12. You shall provide that after the houses have been built and the fields sown, the people try to discover minerals and other things in which they will be benefited. They shall cultivate the land and enrich it with new plants of vines and fruit trees for its support and gain.

13. Item: If the natives endeavor to prevent the said settlement, they must be told that the men are not trying to settle there in order to do them any harm or wrong, or to seize their possessions, but only to have friendship with them and teach them to live in a civilized manner and recognize God, and to expound to them the law of Jesus Christ by which they will be saved. After that message and warning has been given (which must be made three times as shall seem best to the person appointed by you after consulting with the religious who shall go to such settlement and by the tongue of the religious who shall tell and declare it), then if notwithstanding the abovesaid, the natives refuse to consent to the colony, the colonists shall endeavor to settle and shall defend themselves from the said natives without doing them other injury than that necessary for their defense and for making the said settlement. All the mildness and moderation possible shall be observed in the said defense.

14. Further, after having made such hamlet and settlement you shall see to it that the citizens and religious who shall be there, try to trade and communicate with the natives and to make friends with them, and to make them understand the abovesaid.

15. If the said natives and inhabitants located near the said colony should become friends because of such good efforts and persuasions, so that they give the religious permission to enter to teach them and to preach to them the law of Christ, you shall see that they do it. The religious shall endeavor to convert them and allure them to the faith, and to have them recognize us as sovereign king and lord.

16. Further, if the said natives and the rulers of the Indians refuse to admit the religious preachers, after the announcement of their purpose as above said, and after the natives shall have been petitioned many times to allow the religious to enter to preach and to expound the word of God, you shall make a report of it and send it to our Council with the most justifiable testimony that you have of what has been done, in order that we may have you ordered as to what course you are to pursue. Meanwhile you shall endeavor to retain their friendship and trade, and shall treat them well. You shall endeavor by all possible means to bring them to a knowledge of our Lord.

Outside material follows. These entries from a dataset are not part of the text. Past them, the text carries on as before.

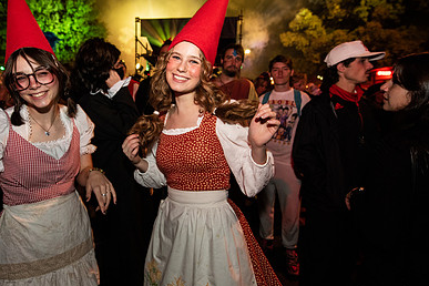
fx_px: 250
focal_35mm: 21
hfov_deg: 79.9
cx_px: 164
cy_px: 125
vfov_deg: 59.3
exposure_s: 1/60
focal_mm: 14
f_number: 3.5
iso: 2000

17. If any of the officials appointed by us die, you shall appoint in each island those that may be lacking, so that in accordance with the instruction and order given them, they may administer our finances and attend to the other things that are entrusted to the other officials of the other provinces of the Indias. You shall make such appointments until we provide for it, and you shall immediately advise us of it so that we may have the proper measures taken.

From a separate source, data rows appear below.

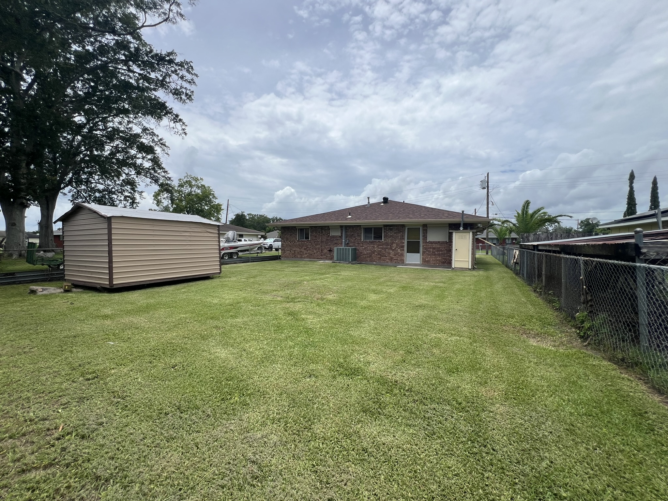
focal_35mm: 13
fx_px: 251
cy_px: 250
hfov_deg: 106.2
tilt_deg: -1.2
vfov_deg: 89.9
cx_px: 334
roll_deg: -0.7
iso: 32
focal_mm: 1.57
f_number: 1.8
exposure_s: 1/2538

18. The persons and our officials who shall be entrusted with duties, shall be paid their salaries from the fruits of the land by our treasurer, in accordance with a list made out and signed by the said officials and signed by the governor of the province.

19. Item: You shall endeavor to take the most virtuous and Christian people possible, and those who shall be best fitted for the said colonization.

20. Item: You shall take four of the religious at present in the said islands, and if you do not have them, you shall take two seculars who must be persons of good life and morals, fit to give the instruction, and to administer the holy sacraments.

21. Item: You shall endeavor with great care to see that the Spaniards do no harm and show no force to the Indians, and that they do not wound them or do them any other evil or harm, or deprive them of their possessions, but they shall show them the utmost good treatment. If any of the men offend the Indians, then you and your captains shall punish him rigorously and shall warn him not to continue such actions. If he be careless and negligent in this, then you shall have him punished with great rigor; for this is a matter whose fulfilment we desire greatly, and if this be not obeyed we shall consider ourselves greatly disserved.